Perhaps recent travel restrictions have made some folks in Germany and Europe realize that traveling locally can be safe and just as appealing as travel abroad. Maybe they want to amplify their daily commute to get the most out of life (when the weather is nice.) Whatever it is, the convertible VW T-Roc has surprisingly accounted for over 28 percent of the model’s sales so far this year.
The T-Roc Cabriolet certainly offers a slightly more practical and extremely unique model that enhances the driving experience with its top down. Plus, it’s probably still fairly easy to maneuver and park on Europe’s traditionally tight city centers.
Something clicked with European and particularly German car shoppers and the funky T-Roc Cabriolet. The cabrio model accounted for 8,631 sales from January to May 2021, out of a total of 29,973 sales for the T-Roc model line in the same period, which would be a 28.8 and 71.2 percentage split, respectively, according to KBA data shared with Jalopnik by Schmidt Automotive Research as a follow-up to this:
By comparison, the current Mini Cooper Convertible suffered a 14 percent drop in sales between 2016 and 2019, and last year it was reported the current model would not get a direct replacement anytime soon, according to Automotive News citing supplier sources.

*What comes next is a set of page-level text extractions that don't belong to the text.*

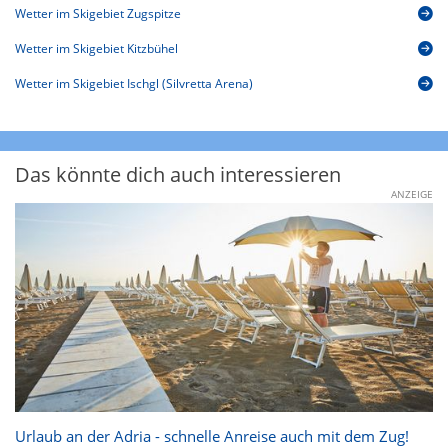
Wetter im Skigebiet Zugspitze
Wetter im Skigebiet Kitzbühel
Wetter im Skigebiet Ischgl (Silvretta Arena)
Das könnte dich auch interessieren
ANZEIGE
Urlaub an der Adria - schnelle Anreise auch mit dem Zug!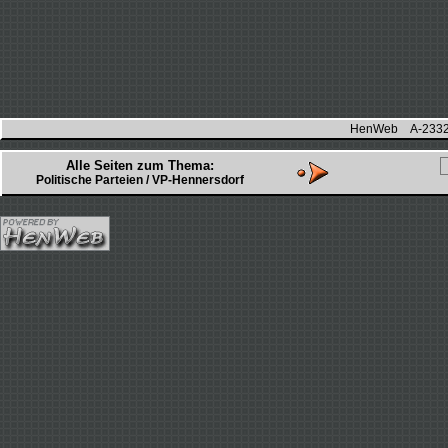
HenWeb A-2332 H
Alle Seiten zum Thema:
Politische Parteien / VP-Hennersdorf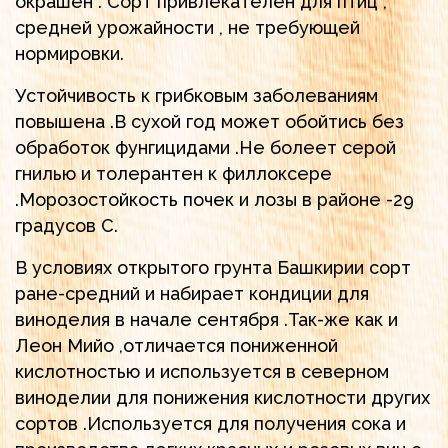
окрашен . Сорт привлекателен для птиц ,
средней урожайности , не требующей
нормировки.
Устойчивость к грибковым заболеваниям
повышена .В сухой год может обойтись без
обработок фунгицидами .Не болеет серой
гнилью и толерантен к филлоксере
.Морозостойкость почек и лозы в районе -29
градусов С.
В условиях открытого грунта Башкирии сорт
ране-средний и набирает кондиции для
виноделия в начале сентября .Так-же как и
Леон Мийо ,отличается пониженной
кислотностью и используется в северном
виноделии для понижения кислотности других
сортов .Используется для получения сока и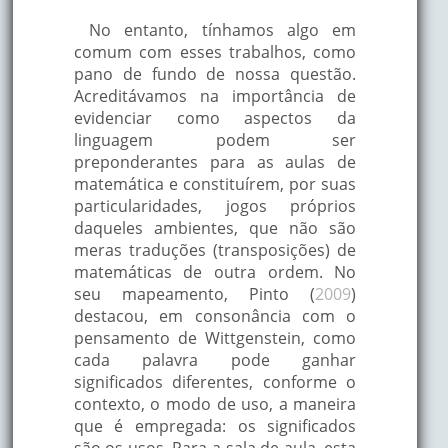
No entanto, tínhamos algo em
comum com esses trabalhos, como
pano de fundo de nossa questão.
Acreditávamos na importância de
evidenciar como aspectos da
linguagem podem ser
preponderantes para as aulas de
matemática e constituírem, por suas
particularidades, jogos próprios
daqueles ambientes, que não são
meras traduções (transposições) de
matemáticas de outra ordem. No
seu mapeamento, Pinto (
2009
)
destacou, em consonância com o
pensamento de Wittgenstein, como
cada palavra pode ganhar
significados diferentes, conforme o
contexto, o modo de uso, a maneira
que é empregada: os significados
são os usos. Para a sala de aula, esta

Sales were obviously low in 2020 due to the state of the world but have surged back dramatically this year, though it may not be enough. So as the Mini Convertible potentially dies with around 30,000 global sales reported in 2019, the T-Roc is now off to a promising start.

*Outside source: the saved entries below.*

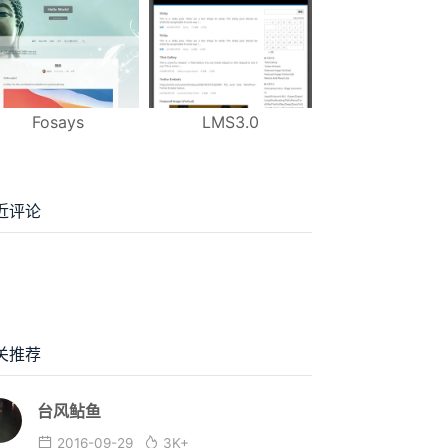
Fosays
LMS3.0
近评论
关推荐
台风鲇鱼
2016-09-29
3K+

We covered how many convertibles in Europe and the U.S. have bit the dust in the last decade earlier this week, and the compact VW Eos convertible coupe was one of them (at least stateside). This T-Roc is essentially that very car on a crossover platform.
The base T-Roc Cabriolet launched at €27,495 in Europe, offering a base gas 1.0-liter TSI OPF gas engine making 114 horsepower, or an upgraded 1.5-liter TSI ACT OPF gas engine making about 154 HP. Inside, there’s still just over 10 cubic feet of cargo volume with the top down, which can go down in nine seconds at speeds up to 18 mph.
Underneath the drop-top, the T-Roc cabriolet is a perfectly suitable compact hatchback that happens to be German-made. Naturally it would do well in its home country and the cities of Europe, though it is notably 34 mm, or 1.3 inches longer than the standard model.
Other changes over the standard T-Roc include additional rear struts on the left and right wheel housings between the B-pillar, lateral floor rails for improved structural rigidity without the roof, a doubled rear floor panel, and the rollover protection struts that are only activated behind the seats in the event of a crash.
It’s also notable that only the T-Roc Cabriolet is made in Germany, and the rest of the T-Roc lineup is assembled in China and Portugal. Strong sales of this niche model probably helps justify that otherwise dramatic geographic gap in the model’s production cycle.
Schmidt Automotive Research analyst Matthias Schmidt told Jalopnik the strong sales success of the T-Roc Cabriolet so far could be some past owners of compact cabriolets seeking a similar new ride and not having many new options. It’s possible owners also appreciate the additional ride height that makes getting in and out that much easier.
Personally, I think everybody just misses the days of the original VW Golf Cabriolet (which is what this should be!) and the VW Golf Country 4WD.